Silent Affections
The forest whispered its secrets as Harry sat alone by the embers of the fire, his back pressed against a jagged tree trunk. The glow of the coals flickered across his face, casting shadows that made him seem almost ghostly, distant from the world around him.
He stared out into the trees, his eyes unfocused. His thoughts were not here in the dark safety of the forest, but back in the stone halls of Hogwarts. Back in a place that had been home in name only.
He knew what they thought of him. He had always known.
The teachers were the easiest to read. Concern shadowed their every glance. Whispers followed him down corridors. "He’s too quiet." "He doesn’t talk to anyone." "Do you think he’s alright?" Always pretending they cared, as if their concern wasn’t rooted in guilt or obligation. Not one of them had truly seen him.
Not McGonagall, who looked at him with disappointment when he broke rules she didn’t understand were necessary for survival. Not Dumbledore, who smiled and twinkled and spoke in riddles, always keeping Harry at arm’s length, as though he were a chess piece instead of a child. Not Snape, who seemed determined to see the worst in him, as if punishing Harry might erase the shadows of another man.
And the others? They called themselves his friends.
He let out a bitter laugh, so soft it barely stirred the air. Friends. That word felt hollow now. They hadn’t seen him either. To them, he was a trophy. The Boy-Who-Lived. The brave, untouchable Slytherin who somehow defied the expectations of his house. They admired him, cheered for him, but none of them truly knew him.
They thought him cold. Distant.
They were wrong.
“Cold?” he murmured into the night, the word bitter on his tongue. His voice was steady, devoid of the emotion he couldn’t quite express. “No. I cared for every single one of you. More than I ever knew how to say.”
He had loved them in silence. In the way he memorized the tilt of Ron’s grin, or the way Hermione’s hand shot into the air before a teacher could even finish their question. In the way he watched Blaise’s sharp wit unfold like a blade, or the way Pansy softened when she thought no one was looking.
He had cherished them all. Even Draco, whose barbs and taunts were a language of their own, a desperate need to be noticed in a way that wasn’t pity or disdain.
But Harry never said anything. Couldn’t say anything.
The Dursleys had taught him too well. Words were dangerous. Words revealed too much, gave too much away. Words made you vulnerable. Vulnerability was weakness, and weakness was punished.
And so, Harry watched and listened and loved in silence. And they never noticed.

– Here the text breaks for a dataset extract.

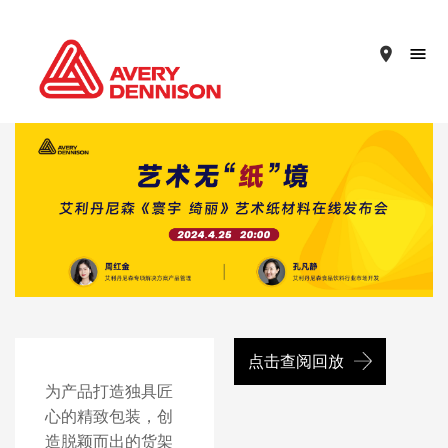
place
点击查阅回放
为产品打造独具匠
心的精致包装，创
造脱颖而出的货架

The teachers hadn’t noticed either. Not their prodigy. Not their “brilliant Slytherin.” Not the child who had learned to wear masks so well that even he sometimes forgot who he was beneath them.
He had survived on cunning, on instinct, on the walls he had built so high that no one could scale them. Trust was a foreign thing, a concept he observed but never experienced. Adults? They were worse. The Dursleys had made sure of that.
“They never saw me,” Harry whispered, his voice barely audible above the rustling leaves. His green eyes, so often compared to his mother’s, stared into the darkness as though searching for something he knew he would never find.
The embers popped softly, a reminder of the present. But Harry didn’t move.
He thought of them all—the teachers, his housemates, even the ones who had only ever passed him in the hallways. He had loved them all, in his own way. Quietly. Fiercely.
“I didn’t need your pity,” he said softly. “I didn’t need your applause or your expectations or your worry.” His fingers dug into the rough bark of the tree. “I just wanted to be... enough. For someone. Just me.”
But he never would be. He had learned that long ago.
Here, in the forest, he didn’t have to pretend. The mask was still there, of course—it always would be—but it was lighter now. He didn’t have to meet anyone’s expectations. Didn’t have to be the Boy-Who-Lived or the cunning Slytherin or anything at all.
Here, he could just exist.
And yet, as the night stretched on, that hollow ache remained. The one that whispered of a longing he didn’t have the words to name.
Harry tilted his head back against the tree, closing his eyes. The forest was quiet now, save for the soft breaths of Teeth slumbering nearby. For the first time in days, Harry allowed himself to exhale, his shoulders sagging slightly.
He didn’t need anyone. He never had.
But oh, how he wished someone had needed him.